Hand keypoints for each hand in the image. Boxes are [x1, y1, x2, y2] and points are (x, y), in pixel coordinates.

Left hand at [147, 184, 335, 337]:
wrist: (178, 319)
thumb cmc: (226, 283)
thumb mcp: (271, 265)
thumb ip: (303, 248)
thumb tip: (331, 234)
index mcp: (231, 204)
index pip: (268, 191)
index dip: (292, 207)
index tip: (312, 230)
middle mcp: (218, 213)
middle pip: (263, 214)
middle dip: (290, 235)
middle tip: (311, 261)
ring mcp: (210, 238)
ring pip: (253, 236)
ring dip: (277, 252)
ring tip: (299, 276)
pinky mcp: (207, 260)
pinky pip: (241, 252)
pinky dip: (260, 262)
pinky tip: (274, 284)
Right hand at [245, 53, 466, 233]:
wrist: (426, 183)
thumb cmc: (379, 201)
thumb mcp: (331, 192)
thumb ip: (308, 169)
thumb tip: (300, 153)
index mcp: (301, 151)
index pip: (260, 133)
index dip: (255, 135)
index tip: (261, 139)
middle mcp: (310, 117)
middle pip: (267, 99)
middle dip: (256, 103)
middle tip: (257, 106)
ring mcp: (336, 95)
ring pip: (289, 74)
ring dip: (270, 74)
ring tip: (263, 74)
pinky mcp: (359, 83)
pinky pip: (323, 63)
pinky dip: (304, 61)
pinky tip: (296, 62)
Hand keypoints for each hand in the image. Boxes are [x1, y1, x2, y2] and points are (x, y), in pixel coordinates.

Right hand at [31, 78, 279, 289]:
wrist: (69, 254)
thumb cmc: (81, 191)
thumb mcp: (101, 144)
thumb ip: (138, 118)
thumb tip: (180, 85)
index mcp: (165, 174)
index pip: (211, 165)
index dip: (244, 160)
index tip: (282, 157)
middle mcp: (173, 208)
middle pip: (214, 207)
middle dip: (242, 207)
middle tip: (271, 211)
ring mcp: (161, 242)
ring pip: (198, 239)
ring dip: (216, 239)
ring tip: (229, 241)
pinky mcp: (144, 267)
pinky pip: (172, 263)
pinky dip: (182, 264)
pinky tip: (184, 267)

Problem description:
Copy the records above exactly, from the first line through the line containing "pinky pip: (323, 63)", and include nothing else.

Response:
Hand keypoints for each hand in the image. Boxes are [x1, y1, x2, y2] and points are (x, y), in pixel coordinates.

Left hand at [147, 184, 335, 337]:
wrist: (178, 319)
thumb cmc: (226, 283)
thumb mcp: (271, 265)
thumb ip: (303, 248)
thumb tip: (331, 234)
index mcp: (231, 204)
index pip: (268, 191)
index dip: (292, 207)
index tip: (312, 230)
middle mcp: (218, 213)
middle pip: (263, 214)
middle dip: (290, 235)
middle tip: (311, 261)
ring mcp: (210, 238)
ring pip: (253, 236)
ring dip: (277, 252)
ring tip: (299, 276)
pinky mcp: (207, 260)
pinky pip: (241, 252)
pinky dip: (260, 262)
pinky tip: (274, 284)
Right hand at [245, 53, 466, 233]:
wrist: (426, 183)
thumb cmc: (379, 201)
thumb mcp: (331, 192)
thumb ip: (308, 169)
thumb tip: (300, 153)
index mcp: (301, 151)
index pip: (260, 133)
index dip: (255, 135)
index tip: (261, 139)
middle mcp: (310, 117)
middle pip: (267, 99)
middle dip: (256, 103)
middle tip: (257, 106)
ring mcp: (336, 95)
ring pip: (289, 74)
ring dip: (270, 74)
ring tip: (263, 74)
pinky mcp: (359, 83)
pinky pip: (323, 63)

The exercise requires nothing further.